Technical innovation alone cannot sustainably solve maternal mortality. Governments must strengthen primary healthcare systems, invest in trained midwives and obstetric care, and ensure that financial barriers do not prevent women from accessing life-saving treatment. Donors and global health institutions also play a critical role in supporting scalable solutions that improve maternal health outcomes in underserved regions.

Maternal mortality is not inevitable; it is a solvable problem, and ensuring safe childbirth for every woman is a direct reflection of how societies value women's rights and dignity.

As the world marks International Women's Month, the global health community, governments, donors, and innovators must renew their commitment to ensuring that no woman dies while giving life. Safe motherhood should not depend on geography, income, or access to emergency funds. It should be a universal guarantee.

## Frequently Asked Questions

**Q: Are most maternal deaths preventable?**
According to the World Health Organization, the majority of maternal deaths are preventable. The healthcare solutions to prevent or manage complications such as postpartum haemorrhage, pre-eclampsia, and infections are well established. In the United States alone, the CDC reports that more than 80 per cent of pregnancy-related deaths could have been avoided with timely and adequate medical care.

**Q: What is the leading cause of preventable maternal deaths?**
The leading medical causes include postpartum haemorrhage (severe bleeding after birth), hypertensive disorders such as pre-eclampsia, infections, and obstructed labour. However, the underlying systemic causes are delays in accessing care, financial barriers, and under-resourced health facilities, particularly in low- and middle-income countries.

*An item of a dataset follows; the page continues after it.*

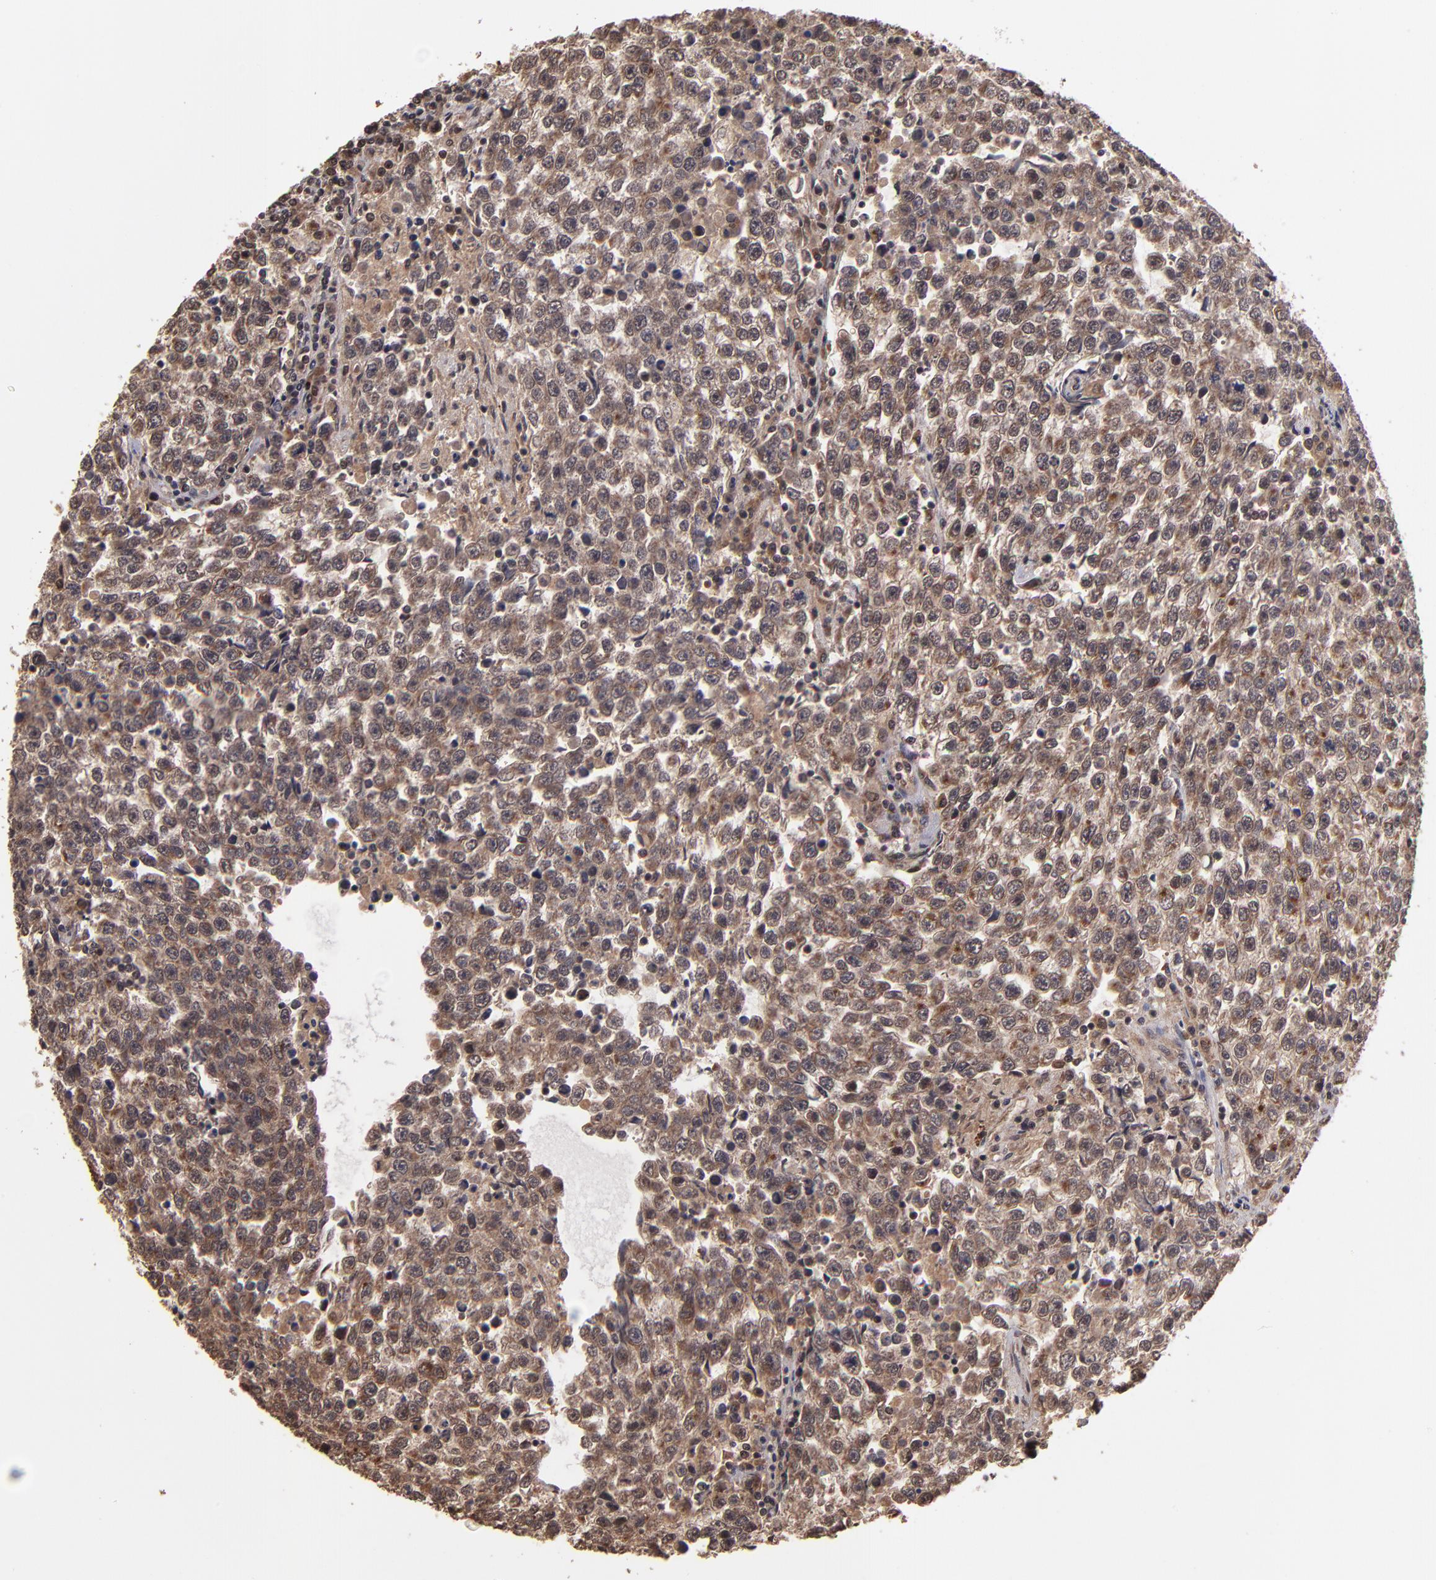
{"staining": {"intensity": "moderate", "quantity": ">75%", "location": "cytoplasmic/membranous"}, "tissue": "testis cancer", "cell_type": "Tumor cells", "image_type": "cancer", "snomed": [{"axis": "morphology", "description": "Seminoma, NOS"}, {"axis": "topography", "description": "Testis"}], "caption": "Testis cancer (seminoma) was stained to show a protein in brown. There is medium levels of moderate cytoplasmic/membranous staining in about >75% of tumor cells. (Brightfield microscopy of DAB IHC at high magnification).", "gene": "NFE2L2", "patient": {"sex": "male", "age": 36}}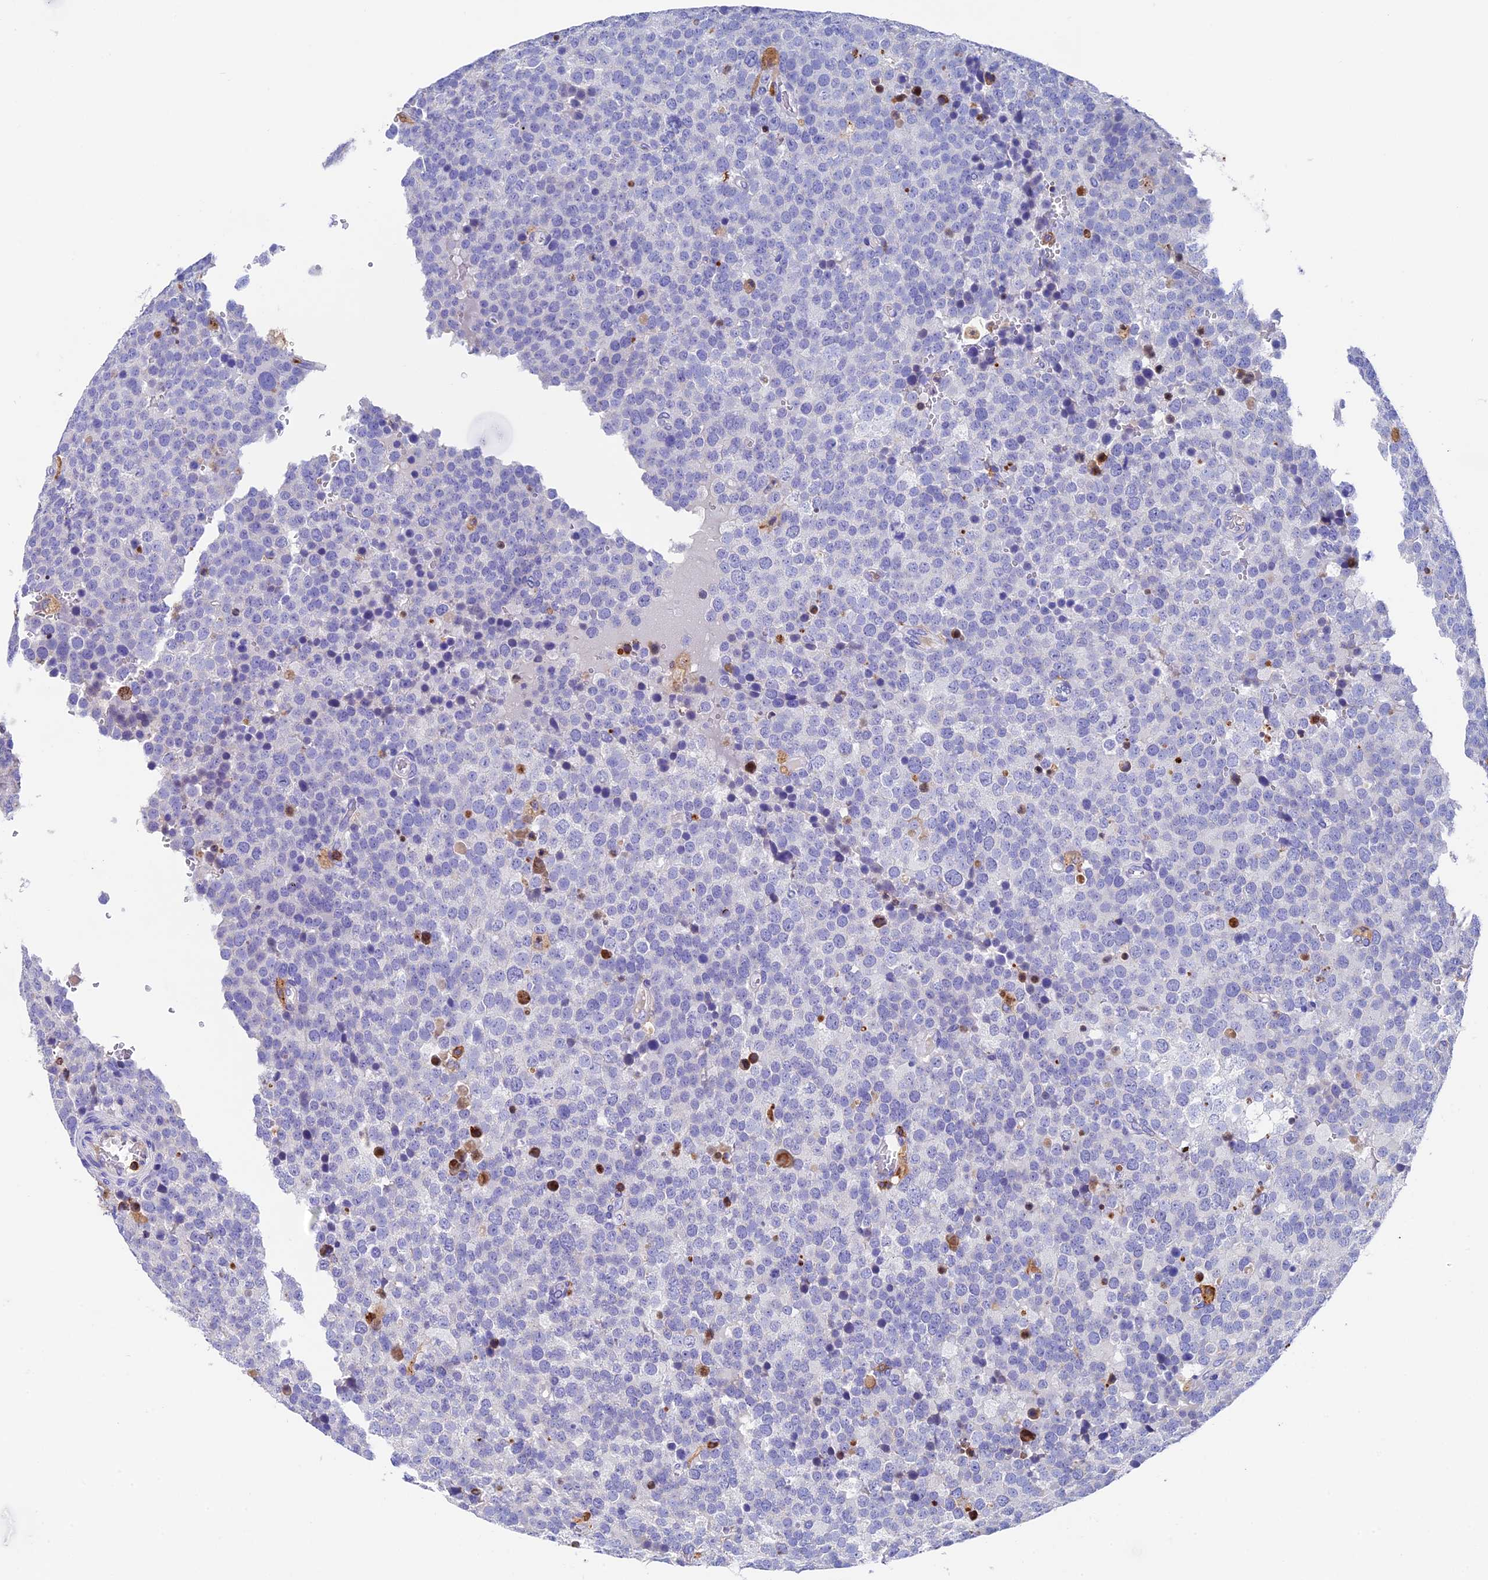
{"staining": {"intensity": "negative", "quantity": "none", "location": "none"}, "tissue": "testis cancer", "cell_type": "Tumor cells", "image_type": "cancer", "snomed": [{"axis": "morphology", "description": "Seminoma, NOS"}, {"axis": "topography", "description": "Testis"}], "caption": "Immunohistochemistry of human testis seminoma exhibits no expression in tumor cells. (Stains: DAB IHC with hematoxylin counter stain, Microscopy: brightfield microscopy at high magnification).", "gene": "ADAT1", "patient": {"sex": "male", "age": 71}}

**Q: How can the maternal mortality rate be reduced?**
Reducing maternal mortality requires a combination of stronger primary healthcare systems, investment in trained midwives and emergency obstetric services, removal of financial barriers to care, and innovative digital platforms that can mobilise resources quickly during emergencies. Education and empowerment of women also play a critical role in improving uptake of maternal health services.

**Q: How can technology help reduce maternal mortality?**
Digital health platforms can strengthen existing health systems by enabling faster mobilisation of emergency funds, transparent verification of medical needs, and direct connections between donors and hospitals. Organisations like Helpster Charity have demonstrated this model by funding hundreds of emergency interventions, including caesarean sections, through real-time digital fundraising linked to verified medical cases.